Monday, March 17, 2008

Land of Mist and Snow

Take one part Frankenstein, one part Lovecraftian horror, a dollop of Moby Dick, and a dose of Horatio Hornblower, and set it all during the US Civil War, and you might get something like this. The premise is more exciting than the story itself, a demon raider prowls the shipping lanes as a US naval ship built to mystical specifications launches to sink her.

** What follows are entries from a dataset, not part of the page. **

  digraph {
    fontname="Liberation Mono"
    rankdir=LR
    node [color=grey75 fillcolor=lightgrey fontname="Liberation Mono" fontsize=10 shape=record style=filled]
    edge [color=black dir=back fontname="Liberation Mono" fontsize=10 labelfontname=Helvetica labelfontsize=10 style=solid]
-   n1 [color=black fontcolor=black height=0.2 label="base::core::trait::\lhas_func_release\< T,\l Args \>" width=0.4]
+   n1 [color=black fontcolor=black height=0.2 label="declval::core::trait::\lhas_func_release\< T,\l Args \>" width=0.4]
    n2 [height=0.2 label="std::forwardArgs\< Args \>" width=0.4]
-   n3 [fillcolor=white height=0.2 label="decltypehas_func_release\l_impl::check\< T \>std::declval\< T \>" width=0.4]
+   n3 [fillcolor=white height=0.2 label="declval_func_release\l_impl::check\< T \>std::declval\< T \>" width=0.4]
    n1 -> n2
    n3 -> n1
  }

Unfortunately, in my opinion, it lacks in the execution. The plot and characters are predictable, and the diary format, while it allows for different points of view, just doesn't convey the emotions and urgency of the scenes. In fact there are several characters that blur together due to this, as the writing is similar enough that you have to look closely to see who is actually being represented. Though a I ended up using this little cheat, if they believed strongly in freedom, it was one of the main characters, if not, then they're likely going to die.

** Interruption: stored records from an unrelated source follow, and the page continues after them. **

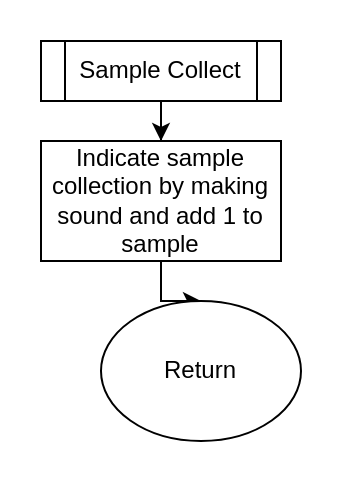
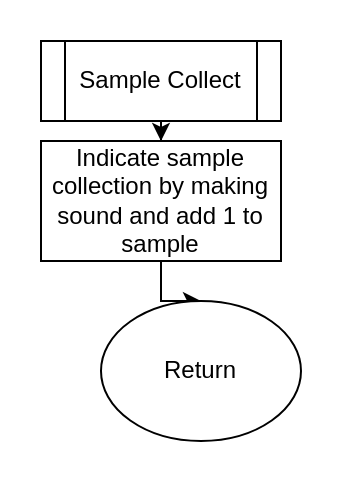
  <mxCell id="0" />
  <mxCell id="1" parent="0" />
  <mxCell id="2" value="" style="edgeStyle=orthogonalEdgeStyle;rounded=0;orthogonalLoop=1;jettySize=auto;html=1;" edge="1" parent="1" source="3" target="5"><mxGeometry relative="1" as="geometry" /></mxCell>
- <mxCell id="3" value="Sample Collect" style="shape=process;whiteSpace=wrap;html=1;backgroundOutline=1;" vertex="1" parent="1"><mxGeometry x="20" y="20" width="120" height="30" as="geometry" /></mxCell>
+ <mxCell id="3" value="Sample Collect" style="shape=process;whiteSpace=wrap;html=1;backgroundOutline=1;" vertex="1" parent="1"><mxGeometry x="20" y="20" width="120" height="40" as="geometry" /></mxCell>
  <mxCell id="4" value="" style="edgeStyle=orthogonalEdgeStyle;rounded=0;orthogonalLoop=1;jettySize=auto;html=1;" edge="1" parent="1" source="5" target="6"><mxGeometry relative="1" as="geometry" /></mxCell>
  <mxCell id="5" value="Indicate sample collection by making sound and add 1 to sample" style="whiteSpace=wrap;html=1;" vertex="1" parent="1"><mxGeometry x="20" y="70" width="120" height="60" as="geometry" /></mxCell>
  <mxCell id="6" value="Return" style="ellipse;whiteSpace=wrap;html=1;" vertex="1" parent="1"><mxGeometry x="50" y="150" width="100" height="70" as="geometry" /></mxCell>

We start out with our eager Ishmael/Hornblower character in Nevis, and our Frankenstein/Herbert West/Ahab in Captain Sharp. Who harnesses a spirit to guide their ship in the search for their Confederate counterpart(which runs on blood sacrifice), all the while quelling dissent by slowly but steadily turning the crew into zombies. The romantic subplot with Miss Abrams and Lt. Nevis is, well, you can tell the due course of that from the moment they meet, the foreshadowing is beaten into your head with a stick. And the rest of the cast are more or less, forgettable. The climax is more anticlimactic, and we have a typical all lived happily ever after ending, which I found quite disappointing.

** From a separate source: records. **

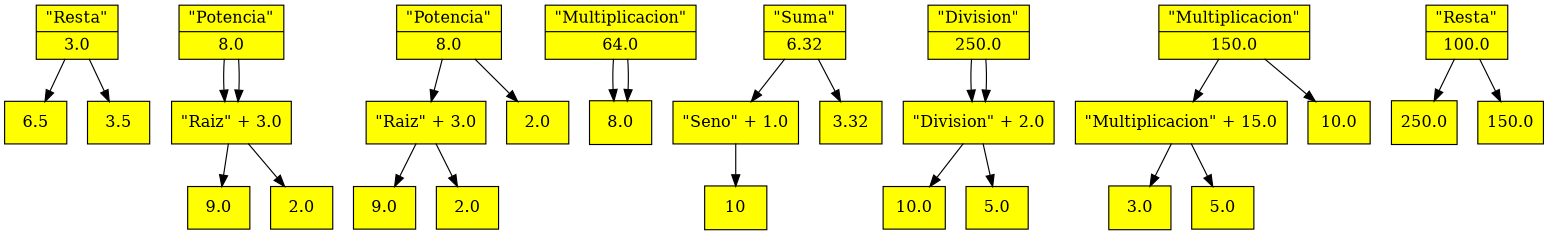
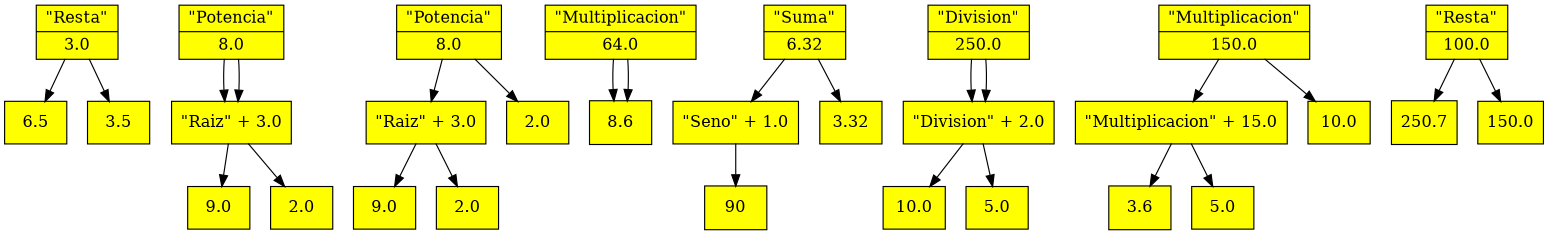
  digraph {
    node [fillcolor=Yellow shape=record style=filled]
    n1 [label="{\"Resta\"|{3.0}}"]
    n2 [label=6.5]
    n3 [label=3.5]
    n4 [label="\"Raiz\" + 3.0"]
    n5 [label=9.0]
    n6 [label=2.0]
    n7 [label="{\"Potencia\"|{8.0}}"]
    n8 [label="\"Raiz\" + 3.0"]
    n9 [label=9.0]
    n10 [label=2.0]
    n11 [label="{\"Potencia\"|{8.0}}"]
    n12 [label=2.0]
    n13 [label="{\"Multiplicacion\"|{64.0}}"]
-   n14 [label=8.0]
+   n14 [label=8.6]
    n15 [label="\"Seno\" + 1.0"]
-   n16 [label=10]
+   n16 [label=90]
    n17 [label="{\"Suma\"|{6.32}}"]
    n18 [label=3.32]
    n19 [label="\"Division\" + 2.0"]
    n20 [label=10.0]
    n21 [label=5.0]
    n22 [label="{\"Division\"|{250.0}}"]
    n23 [label="\"Multiplicacion\" + 15.0"]
-   n24 [label=3.0]
+   n24 [label=3.6]
    n25 [label=5.0]
    n26 [label="{\"Multiplicacion\"|{150.0}}"]
    n27 [label=10.0]
    n28 [label="{\"Resta\"|{100.0}}"]
-   n29 [label=250.0]
+   n29 [label=250.7]
    n30 [label=150.0]
    n1 -> n2
    n1 -> n3
    n4 -> n5
    n4 -> n6
    n7 -> n4
    n7 -> n4
    n8 -> n9
    n8 -> n10
    n11 -> n8
    n11 -> n12
    n13 -> n14
    n13 -> n14
    n15 -> n16
    n17 -> n15
    n17 -> n18
    n19 -> n20
    n19 -> n21
    n22 -> n19
    n22 -> n19
    n23 -> n24
    n23 -> n25
    n26 -> n23
    n26 -> n27
    n28 -> n29
    n28 -> n30
  }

On the other hand, it does have some interesting naval action, though more or less lopsided due to the nature of the ship. And it moves at a pretty fast pace, due perhaps to the fact that they skip ahead with the diary entries quite a bit. But really, that isn't much to recommend it. Personally, I'd say to save yourself the cash and pass this one by, it looks a lot more exciting than it really is.